Am Samstag (1. April) feierte die Inszenierung des Romans „Der Weg zurück“ von Erich Maria Remarque Premiere im Theater Osnabrück. Neben einer düsteren Erzählung von Krieg und Rückkehr können sich Besucherinnen und Besucher des Theaters auf tragende Charaktere sowie eine gut durchdachte Dramaturgie freuen.
Die Anfangsszene setzt den Tenor des Stückes. Der von Mario Lopatta verkörperte Protagonist Ernst Birkholz bewegt seine Hände zu Klaviermusik. Spielerisch verträumt wandern sie über die imaginären Tasten, bis sie sich im Takt verlieren. Die Musik läuft weiter, seine Hände allerdings nicht – eine Metapher zum Leben von Soldaten, die nach dem Ersten Weltkrieg in ihre Heimat zurückkehrten. Ernst und seine Kameraden kämpften vier Jahre im Krieg und lernten neue Selbstverständlichkeiten kennen, während das Leben in der Heimat seinen „normalen“ Lauf nahm. Ungewissheit, Überleben und Töten prägten den Alltag an der Front. Einen Weg zurück in das bereits vergessene Leben vor dem Krieg zu finden, ist nicht leicht.
Fulminant, bildgewaltig und ausgesprochen wortnah
Von diesem befremdlichen, teils absurden Überlebenskampf erzählt „Der Weg zurück“ von Erich Maria Remarque. Die Fortsetzung von „Im Westen nichts Neues“ berichtet von Revolution, Reintegration, Schulabschluss, Ehebruch und Kriegsfolgen – sowohl psychischer als auch physischer Natur. Posttraumatische Belastungsstörungen, Verstümmelungen und die große Frage nach dem „Warum“ begleiten Ernst Birkholz, Georg Rahe, Albert Troßke, Ludwig Breyer und Adolf Bethke zurück in der Heimat auf Schritt und Tritt. Die Inszenierung des Osnabrücker Theaters greift die düstere Rückkehrerzählung Remarques fulminant, bildgewaltig und ausgesprochen wortnah an der Romanvorlage auf.

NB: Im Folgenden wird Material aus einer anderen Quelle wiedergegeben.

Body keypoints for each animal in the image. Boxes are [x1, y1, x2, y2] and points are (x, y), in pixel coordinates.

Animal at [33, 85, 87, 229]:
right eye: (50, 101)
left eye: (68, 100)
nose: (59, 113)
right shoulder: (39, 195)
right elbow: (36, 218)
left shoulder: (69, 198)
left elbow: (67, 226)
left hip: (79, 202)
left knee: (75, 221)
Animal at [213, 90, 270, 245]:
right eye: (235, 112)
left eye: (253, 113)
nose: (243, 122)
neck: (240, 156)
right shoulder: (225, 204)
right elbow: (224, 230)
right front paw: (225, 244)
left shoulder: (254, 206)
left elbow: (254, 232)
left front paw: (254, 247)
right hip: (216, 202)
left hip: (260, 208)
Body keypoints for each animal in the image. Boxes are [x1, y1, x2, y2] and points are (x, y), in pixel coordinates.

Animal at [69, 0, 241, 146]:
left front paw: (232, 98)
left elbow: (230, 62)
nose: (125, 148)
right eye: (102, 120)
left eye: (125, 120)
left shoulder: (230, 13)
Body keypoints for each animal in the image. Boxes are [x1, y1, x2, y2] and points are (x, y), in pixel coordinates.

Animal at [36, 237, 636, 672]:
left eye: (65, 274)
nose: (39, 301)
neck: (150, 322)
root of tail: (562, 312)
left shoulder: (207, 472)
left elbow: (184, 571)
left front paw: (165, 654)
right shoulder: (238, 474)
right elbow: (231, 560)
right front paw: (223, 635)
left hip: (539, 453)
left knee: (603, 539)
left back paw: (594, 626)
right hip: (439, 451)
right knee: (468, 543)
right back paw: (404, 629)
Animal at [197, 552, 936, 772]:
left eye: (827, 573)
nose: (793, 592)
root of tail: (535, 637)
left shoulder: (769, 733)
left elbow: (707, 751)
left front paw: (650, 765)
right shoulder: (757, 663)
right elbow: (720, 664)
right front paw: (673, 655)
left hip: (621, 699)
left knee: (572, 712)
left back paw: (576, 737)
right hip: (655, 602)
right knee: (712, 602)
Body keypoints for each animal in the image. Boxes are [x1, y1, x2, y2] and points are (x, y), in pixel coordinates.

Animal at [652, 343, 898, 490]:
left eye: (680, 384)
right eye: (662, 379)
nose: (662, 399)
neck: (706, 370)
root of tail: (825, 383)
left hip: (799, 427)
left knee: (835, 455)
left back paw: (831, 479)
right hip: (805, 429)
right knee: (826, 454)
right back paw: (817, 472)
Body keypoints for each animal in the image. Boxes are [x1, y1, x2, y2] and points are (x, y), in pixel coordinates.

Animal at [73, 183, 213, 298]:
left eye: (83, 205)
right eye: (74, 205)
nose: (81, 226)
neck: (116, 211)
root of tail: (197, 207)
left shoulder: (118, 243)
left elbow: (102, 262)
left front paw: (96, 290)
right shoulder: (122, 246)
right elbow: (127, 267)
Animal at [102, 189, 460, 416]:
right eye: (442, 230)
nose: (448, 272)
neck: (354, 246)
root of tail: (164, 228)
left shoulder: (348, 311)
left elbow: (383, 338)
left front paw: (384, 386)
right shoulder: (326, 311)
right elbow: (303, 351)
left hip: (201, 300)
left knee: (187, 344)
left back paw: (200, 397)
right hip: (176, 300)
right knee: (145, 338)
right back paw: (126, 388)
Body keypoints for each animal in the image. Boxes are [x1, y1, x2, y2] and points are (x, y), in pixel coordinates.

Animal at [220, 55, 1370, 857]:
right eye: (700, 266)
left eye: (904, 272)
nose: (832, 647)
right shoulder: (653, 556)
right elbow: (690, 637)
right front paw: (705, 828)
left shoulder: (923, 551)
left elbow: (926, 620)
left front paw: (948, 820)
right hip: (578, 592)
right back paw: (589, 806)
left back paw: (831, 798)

Neben Mario Lopatta, der den Protagonisten tollpatschig jungenhaft und doch vom Krieg gezeichnet verkörpert, glänzen auch Katharina Kessler (Georg Rahe, Weßling, Frau Birkholz, Bruder Troßke), Stefan Haschke (Albert Troßke), Laila Richter (Ludwig Breyer, Adele, Frau Bethke), Janko Kahle (Adolf Bethke, Giesecke, Frau Troßke) und Ronald Funke (Soldat, Herr Birkholz, Direktor, Staatsanwalt) in ihren Rollen. Sie greifen die verschiedenen Persönlichkeiten sowie Sichtweisen der Soldaten gekonnt auf und verdeutlichen damit geschickt den Zwist der Kriegsrückkehrer: dort weitermachen, wo sie vor vier Jahren stehengeblieben sind, oder komplett neu starten? Insbesondere der raumgreifende und nahezu taktangebende Auftritt Katharina Kesslers konnte das Publikum abholen und einnehmen. Auch die Kulisse passt zum Thema: Viel Nebel, reduzierte Requisiten sowie atmosphärische Bilder vom Beamer bilden ein insgesamt wirkungsvoll simples Bühnenbild und unterstreichen neben der Nachkriegstristesse auch die Gedankenwelt der Soldaten. Reduziert auf den Überlebensinstinkt, an der Front das Wichtigste, kommt auch die Inszenierung des Theaters nur mit dem Notwendigsten aus.
Triggerwarnung wäre nötig gewesen
Menschen mit Erkrankungen der Atemwege sowie strikte Nichtraucherinnen und -raucher sollten möglicherweise auf den ersten oder zweiten Rang ausweichen: Die Schauspielerinnen und Schauspieler rauchen während der Aufführung und die Nebelmaschine läuft über weite Passagen. Zudem gilt eine – im Spielplan des Theaters leider nicht ausgewiesene – Triggerwarnung: Das Stück beinhaltet nicht nur explizite Darstellungen von Gewalt, sondern auch die präzise Schilderung eines Suizids. Abgesehen davon liefert das Ensemble das Osnabrücker Theaters eine überwältigende und dramaturgisch gut durchdachte Vorstellung. Zwar werden einige Sequenzen des Romans ausgespart, insbesondere die kameradschaftsbetonenden Momente von gemeinsamen Alkoholexzessen und Teilnahmen an Tanzwettbewerben. Die Schlüsselszenen des Klassikers werden dadurch jedoch zu einer noch aussagekräftigeren Antikriegserzählung verdichtet – wie passend zum 375-jährigen Jubiläum des Westfälischen Friedens angekündigt.